# Web Activities

Click on the following links. Please note these will open in a new window.

## Activity 1:

Range

Your book discusses the range of values of a measure. In this exercise, you will practice calculating the range and applying the knowledge.

Go to this link: https://i.redd.it/r20hei6bgwwy.png.

1. Calculate the range for each of the visual problems depicted.
2. Which is the largest? The smallest?
3. What do you think might impact the range of scores in a given region?
4. Your book discusses artificial restriction of range by questionnaires. Do you think that applies in this study? Why or why not?

Activity 2:

Understanding mean and standard deviation

Your book discussed these measures of central tendency and variance. In this activity, you will practice calculating each of these.

In Excel (or by hand, in SPSS, as informed in your book, or by entering the numbers into this web page here: https://www.mathsisfun.com/data/standard-deviation-calculator.html), calculate the mean and standard deviation for the heights of the characters and the heights of the actors playing the characters (You should convert the heights into inches before adding them to make it easier. When a range is given, you can use the low end). Answer the following questions:

1. What is the mean for each group?
2. What is the standard deviation for each group?
3. Which group has more variance?
4. Do you think it is possible for two groups to have the same mean but different variance? For two groups to have different means but the same variance? Why?

Activity 3:

Interquartile Range and Standard Deviation

Your book discussed the use of standard deviation and interquartile range as a measure of variance. In this exercise, you will practice calculating each of them and applying information about them.

Go to this website: http://www.easywdw.com/waits/.
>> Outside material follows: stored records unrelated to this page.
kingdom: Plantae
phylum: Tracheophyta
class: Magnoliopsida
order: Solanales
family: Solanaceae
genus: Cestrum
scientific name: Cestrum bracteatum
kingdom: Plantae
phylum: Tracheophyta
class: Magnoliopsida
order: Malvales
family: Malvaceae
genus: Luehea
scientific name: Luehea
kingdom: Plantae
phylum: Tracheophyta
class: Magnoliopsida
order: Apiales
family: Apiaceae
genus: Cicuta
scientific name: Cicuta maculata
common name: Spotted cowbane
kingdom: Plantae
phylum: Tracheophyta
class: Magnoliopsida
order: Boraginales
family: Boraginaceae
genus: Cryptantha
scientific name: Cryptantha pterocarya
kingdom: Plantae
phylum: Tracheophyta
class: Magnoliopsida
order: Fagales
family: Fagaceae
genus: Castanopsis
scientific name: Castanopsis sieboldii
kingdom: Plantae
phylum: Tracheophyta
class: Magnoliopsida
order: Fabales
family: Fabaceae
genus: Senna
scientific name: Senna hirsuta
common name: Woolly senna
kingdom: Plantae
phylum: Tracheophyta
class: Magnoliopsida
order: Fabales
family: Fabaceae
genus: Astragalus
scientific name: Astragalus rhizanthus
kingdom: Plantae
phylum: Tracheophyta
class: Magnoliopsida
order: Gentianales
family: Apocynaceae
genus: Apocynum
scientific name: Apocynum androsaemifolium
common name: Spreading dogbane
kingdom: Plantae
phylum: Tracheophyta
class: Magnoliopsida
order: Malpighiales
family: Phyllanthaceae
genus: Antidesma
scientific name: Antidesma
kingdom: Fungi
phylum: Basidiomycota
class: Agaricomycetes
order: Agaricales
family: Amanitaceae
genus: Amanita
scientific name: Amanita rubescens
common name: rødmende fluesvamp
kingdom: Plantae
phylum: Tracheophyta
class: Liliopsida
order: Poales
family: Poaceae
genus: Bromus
Depending on the time of day and season, ride wait times vary. Choose two parks (Animal Kingdom and Epcot have fewer rides) and create a data set for each park using the rides and their wait times as listed. Using the methods outlined in your book, calculate the standard deviation and interquartile range for the ride wait times.

1. What is the mean and standard deviation for each park?
2. Look at the data points for each park. Are there any extreme scores? What are they, if any?
3. What does your book tell you about which measure of variance to use with extreme scores? Which measure of variance would be best for each of your park data sets?